How to Build a Self‑Healing API Test Client with Automatic Token Refresh
Learn how to implement an automatic token‑refresh mechanism for API automation tests using Python’s requests and tenacity libraries, covering token refresh strategies, intercepting 401 responses, retry logic, client design, and production‑grade enhancements to ensure robust, unattended test execution.
1. Token expiration problem in API automation
When multiple test cases share a token, the token may expire (e.g., after 2 hours) and cause unexpected 401 Unauthorized responses. Manual token updates are impractical for CI/CD pipelines, so an automatic refresh mechanism is required.
2. Common token‑refresh patterns
Mode 1 – Refresh token (recommended)
After a successful login the server returns an access_token (short‑lived), a refresh_token (long‑lived) and an expires_in field indicating the access token’s lifetime.
{
"access_token": "eyJhbGci...",
"refresh_token": "def502...",
"expires_in": 7200
}When the access_token expires, the client can exchange the refresh_token for a new access token without re‑logging in.
Mode 2 – Re‑login (fallback)
If no refresh token is available or it has also expired, the client must call the login endpoint again to obtain fresh credentials.
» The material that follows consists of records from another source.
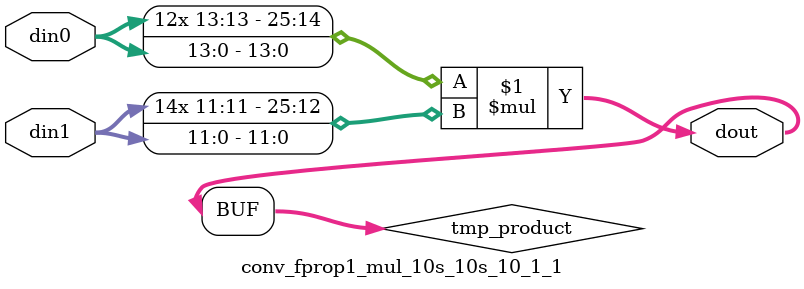
<source format=v>

`timescale 1 ns / 1 ps

 module conv_fprop1_mul_10s_10s_10_1_1(din0, din1, dout);
parameter ID = 1;
parameter NUM_STAGE = 0;
parameter din0_WIDTH = 14;
parameter din1_WIDTH = 12;
parameter dout_WIDTH = 26;

input [din0_WIDTH - 1 : 0] din0; 
input [din1_WIDTH - 1 : 0] din1; 
output [dout_WIDTH - 1 : 0] dout;

wire signed [dout_WIDTH - 1 : 0] tmp_product;



























assign tmp_product = $signed(din0) * $signed(din1);








assign dout = tmp_product;





















endmodule

</source>
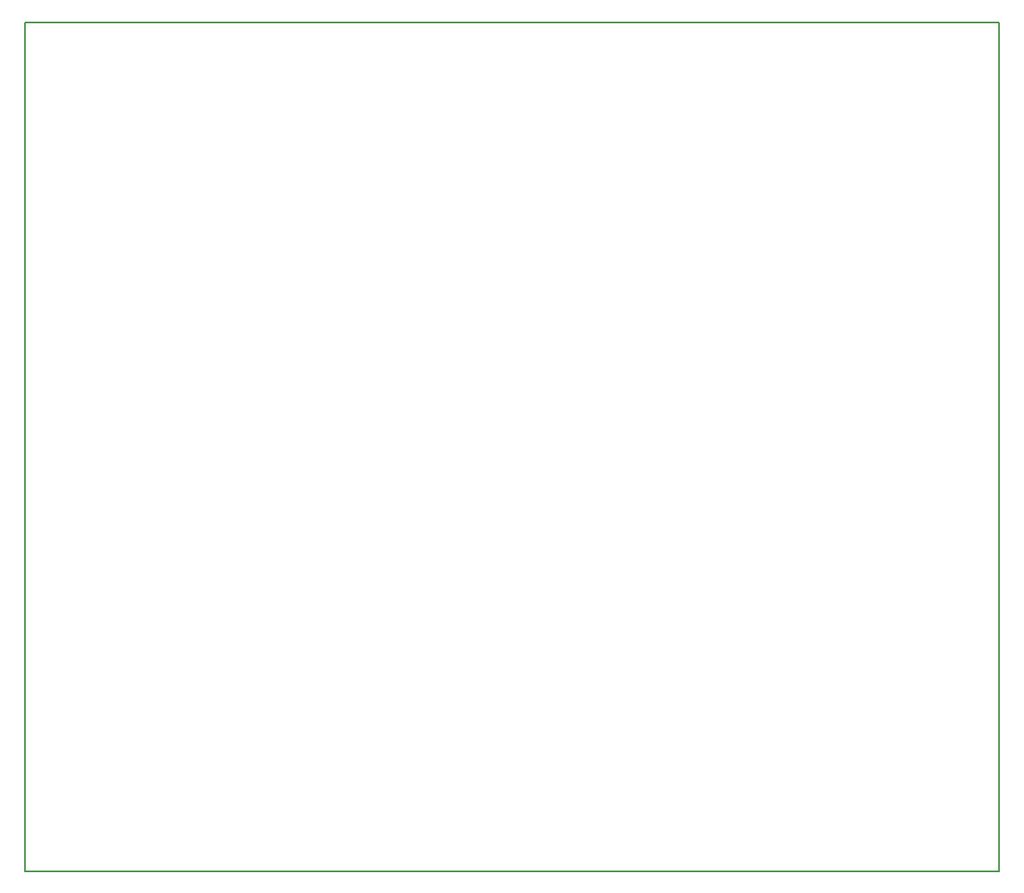
<source format=gko>
G04 #@! TF.FileFunction,Profile,NP*
%FSLAX46Y46*%
G04 Gerber Fmt 4.6, Leading zero omitted, Abs format (unit mm)*
G04 Created by KiCad (PCBNEW 4.0.2-stable) date Sat Jun 11 16:58:14 2016*
%MOMM*%
G01*
G04 APERTURE LIST*
%ADD10C,0.100000*%
%ADD11C,0.150000*%
G04 APERTURE END LIST*
D10*
D11*
X96520000Y-45720000D02*
X195580000Y-45720000D01*
X96520000Y-132080000D02*
X96520000Y-45720000D01*
X195580000Y-132080000D02*
X96520000Y-132080000D01*
X195580000Y-45720000D02*
X195580000Y-132080000D01*
M02*

</source>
The automation should prioritize the refresh‑token flow and fall back to re‑login only when necessary.
3. Refresh workflow
Send the original request.
If the response status is 401:
Call the refresh endpoint (or re‑login) to obtain a new token.
Retry the original request with the new token.
Return the final response.
4. Python implementation (requests + tenacity)
Step 1 – Client with automatic refresh
# token_client.py
import time, logging, requests
from tenacity import retry, stop_after_attempt, retry_if_result
class TokenClient:
def __init__(self, base_url, username, password):
self.base_url = base_url
self.username = username
self.password = password
self.access_token = None
self.refresh_token = None
self.expires_at = None
self._login()
def _login(self):
"""Obtain tokens via login endpoint"""
resp = requests.post(f"{self.base_url}/auth/login", json={"username": self.username, "password": self.password})
resp.raise_for_status()
data = resp.json()
self.access_token = data["access_token"]
self.refresh_token = data.get("refresh_token")
self.expires_at = time.time() + data.get("expires_in", 0)
def _refresh(self):
"""Refresh the access token using the refresh token"""
if not self.refresh_token:
self._login()
return
try:
resp = requests.post(f"{self.base_url}/auth/refresh", json={"refresh_token": self.refresh_token})
resp.raise_for_status()
data = resp.json()
self.access_token = data["access_token"]
self.refresh_token = data.get("refresh_token", self.refresh_token)
self.expires_at = time.time() + data.get("expires_in", 0)
logging.info("Access token refreshed successfully")
except requests.HTTPError:
logging.warning("Refresh failed, falling back to login")
self._login()
def _is_unauthorized(self, response):
return response.status_code == 401
@retry(stop=stop_after_attempt(2), retry=retry_if_result(_is_unauthorized), reraise=True)
def request(self, method, url, **kwargs):
# Proactively refresh if token is about to expire (e.g., within 60 s)
if self.expires_at and self.expires_at - time.time() < 60:
self._refresh()
headers = kwargs.setdefault("headers", {})
headers["Authorization"] = f"Bearer {self.access_token}"
resp = requests.request(method, url, **kwargs)
if self._is_unauthorized(resp):
# Trigger retry which will call _refresh on the next attempt
self._refresh()
return respStep 2 – Usage in test cases
# test_profile.py
import pytest
from token_client import TokenClient
@pytest.fixture(scope="session")
def client():
return TokenClient(
base_url="https://api.test.com",
username="test_user",
password="secure_password"
)
def test_get_profile(client):
resp = client.request("GET", "https://api.test.com/profile")
assert resp.status_code == 200
assert "email" in resp.json()5. Production‑grade enhancements
Record token expiration time ( self.expires_at = time.time() + data["expires_in"]) and refresh proactively before it expires.
Support mixed authentication (e.g., Cookie + Token) by extending the header‑setting logic.
Log refresh actions for observability ( logging.info("Access token expired, refreshing…")).
Externalize configuration (username, password, URLs) via environment variables or a .env file to avoid hard‑coding credentials.
6. Scenarios requiring manual intervention
User account disabled or password changed.
Refresh token revoked (e.g., remote login).
401 response caused by reasons other than token expiration (e.g., insufficient permissions).
In these cases the automation should stop retrying and raise a clear exception for rapid troubleshooting.
Conclusion
Automatic token refresh is essential for reliable, unattended API test automation. Implementing a closed loop of “intercept 401 → smart refresh → retry” makes test scripts robust against token expiry and suitable for complex production environments.